Thursday, November 5, 2009

The Election Buzz

I guess I can say for sure that I wasn't surprised by the election results on Tuesday. Although, I was a bit disappointed. I worked hard on canvassing neighborhoods, talking to people at downtown events, and doing a pretty good job at answering questions at the Candidate Nights. It was a learning experience in the local political arena as well. I had a number of yard signs stolen and an advertisement that was supposed to go in a local publication that prints 56,000 copies, somehow got "misplaced". It was amazing because the 2 incumbents who also "advertised" got there ads in. Oh well, the people voted, sort of. The election turn out, like the Candidate Nights turnout, was also disappointing. People get to complacent and forget that it's their right to voice their opinion by voting. I guess life is just to busy to take the time to exercise that right. If life is to busy to vote, are your priorities in the right order? {rhetorical}
It looks like the next time that I may possibly run for city council is, at the earliest, 2 years. If I decide to run again. In the meantime, I plan on continuing to voice my opinions and letting people know that Delaware can and should run better as a city. I hope that someday I get the opportunity to serve before it's to late.
Winter is trying to sneak into the picture in Ohio and I've only been out deer hunting twice. So, after this weekend of relaxing up in a cabin at Lake Erie with my lovely wife and dear friends, I will get after my deer for this year.
A big thanks again for the support of my family and friends. Failing doesn't hurt as bad when you're still surrounded by people that love you. I'm pretty lucky that way. That's the view from my stand!

Tuesday, November 3, 2009

Family Therapy

Two weekends in a row we've gotten to be with some of our family in Illinois and I am thankful for that. Yes, our family is big. Yes, our family is quite crazy. And YES, our family is also quite amazing. Getting to share life together is what makes us who we are. I love the times we get to laugh together. Laughter is indeed..good medicine. As you know, I was hoping for some sort of peace or understanding to come from our visit this last weekend. I'm still not sure if I received that, but what I did receive is this...it will all be okay.

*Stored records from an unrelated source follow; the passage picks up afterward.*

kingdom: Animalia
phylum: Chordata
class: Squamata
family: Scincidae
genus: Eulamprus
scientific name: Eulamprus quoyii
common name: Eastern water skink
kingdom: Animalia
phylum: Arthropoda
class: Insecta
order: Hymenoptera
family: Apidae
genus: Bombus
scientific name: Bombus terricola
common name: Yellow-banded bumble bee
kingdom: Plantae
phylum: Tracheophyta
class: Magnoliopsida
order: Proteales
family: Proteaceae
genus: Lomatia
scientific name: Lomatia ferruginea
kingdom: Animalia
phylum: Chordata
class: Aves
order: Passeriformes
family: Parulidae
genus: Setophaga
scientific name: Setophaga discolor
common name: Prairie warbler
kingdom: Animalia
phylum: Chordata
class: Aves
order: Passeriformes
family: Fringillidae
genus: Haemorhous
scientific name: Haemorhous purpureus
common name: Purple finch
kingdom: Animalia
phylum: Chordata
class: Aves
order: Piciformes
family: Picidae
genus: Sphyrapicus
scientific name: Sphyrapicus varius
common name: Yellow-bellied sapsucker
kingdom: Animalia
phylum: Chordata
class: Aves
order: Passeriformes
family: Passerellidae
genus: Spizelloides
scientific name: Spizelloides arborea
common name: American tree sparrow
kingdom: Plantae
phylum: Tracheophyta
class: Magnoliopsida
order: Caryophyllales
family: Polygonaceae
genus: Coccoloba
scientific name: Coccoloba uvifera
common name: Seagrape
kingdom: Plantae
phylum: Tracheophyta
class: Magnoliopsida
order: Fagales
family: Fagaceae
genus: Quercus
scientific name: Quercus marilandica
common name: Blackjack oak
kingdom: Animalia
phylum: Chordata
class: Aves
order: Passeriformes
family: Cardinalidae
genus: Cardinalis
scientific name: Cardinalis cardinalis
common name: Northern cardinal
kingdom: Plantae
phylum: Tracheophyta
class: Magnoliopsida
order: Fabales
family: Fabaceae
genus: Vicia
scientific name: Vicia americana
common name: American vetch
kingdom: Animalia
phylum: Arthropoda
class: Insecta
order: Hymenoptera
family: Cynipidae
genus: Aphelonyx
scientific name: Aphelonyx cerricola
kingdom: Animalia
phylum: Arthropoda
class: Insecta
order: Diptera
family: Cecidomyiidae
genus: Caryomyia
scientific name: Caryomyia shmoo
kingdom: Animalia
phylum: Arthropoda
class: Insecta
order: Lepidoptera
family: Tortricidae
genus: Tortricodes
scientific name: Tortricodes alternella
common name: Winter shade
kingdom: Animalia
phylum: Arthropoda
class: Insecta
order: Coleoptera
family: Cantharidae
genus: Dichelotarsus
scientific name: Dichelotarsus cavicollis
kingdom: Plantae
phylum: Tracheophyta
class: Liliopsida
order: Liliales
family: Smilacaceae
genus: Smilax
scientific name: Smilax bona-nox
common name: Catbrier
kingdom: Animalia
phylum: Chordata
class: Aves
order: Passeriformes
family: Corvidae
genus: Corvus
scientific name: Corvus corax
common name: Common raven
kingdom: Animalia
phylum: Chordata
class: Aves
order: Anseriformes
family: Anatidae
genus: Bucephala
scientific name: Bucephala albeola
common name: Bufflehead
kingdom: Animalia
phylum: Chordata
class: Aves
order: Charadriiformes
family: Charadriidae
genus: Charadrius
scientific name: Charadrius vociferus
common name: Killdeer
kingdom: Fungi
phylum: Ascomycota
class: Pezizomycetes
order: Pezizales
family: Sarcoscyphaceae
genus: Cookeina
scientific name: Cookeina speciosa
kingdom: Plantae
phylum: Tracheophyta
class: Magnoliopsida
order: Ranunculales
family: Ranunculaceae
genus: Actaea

We need to understand that we have very little control over the events or story that plays out in our life. Sure, we can make decisions, good and bad, and there will be consequences. But none of us are promised tomorrow. We can make plans for a summer trip, but that doesn't mean we'll all be here to enjoy it. Life is funny this way and we forget just how precious it really is.
I feel the very same way about my family and close friends. As much as I never want to lose any of them, it's totally out of my control. I've been blessed first of all with great parents; then some great siblings and their spouses, great wife and kids, and great neices and nephews. Not to mention so many super friends who have touched our lives in one way or another. But for me, there's nothing like some good ole family therapy. I'm not talking about lining everyone up on the couch with a counselor telling us what we're doing right and wrong. I'm talking about the kind of therapy that happens over a cup of coffee, out around the fire pit, or on the back patio enjoying a good cigar. Spending time with my family is healthy for me, physically and mentally. We spend a lot of time laughing about the craziest things; sweet potatoes, Pujols, "brothers get cancer too", aluminum can stashes. I've come to the conclusion that I not only want these Family Therapy sessions, I need them. I need them for a number of reasons, some selfish I suppose, but again, I'm okay with that. These times with my family bring me much joy. Although we've had our share of crying moments, I really prefer to laugh. Even laughing at myself and some of the really goofy things that come into my mind. But for me, the mental health that comes from being with those that I love dearly and laughing at whatever, is a huge boost. Especially this past year. So, if you're in need of some serious therapy, if life has you down and you need a lift, get together with some of your favorite family or friends. Let your guard down and share your heart with them. Love, laugh and live like there is no tomorrow, because the reality is, there's no guarantee! That's the view from my stand!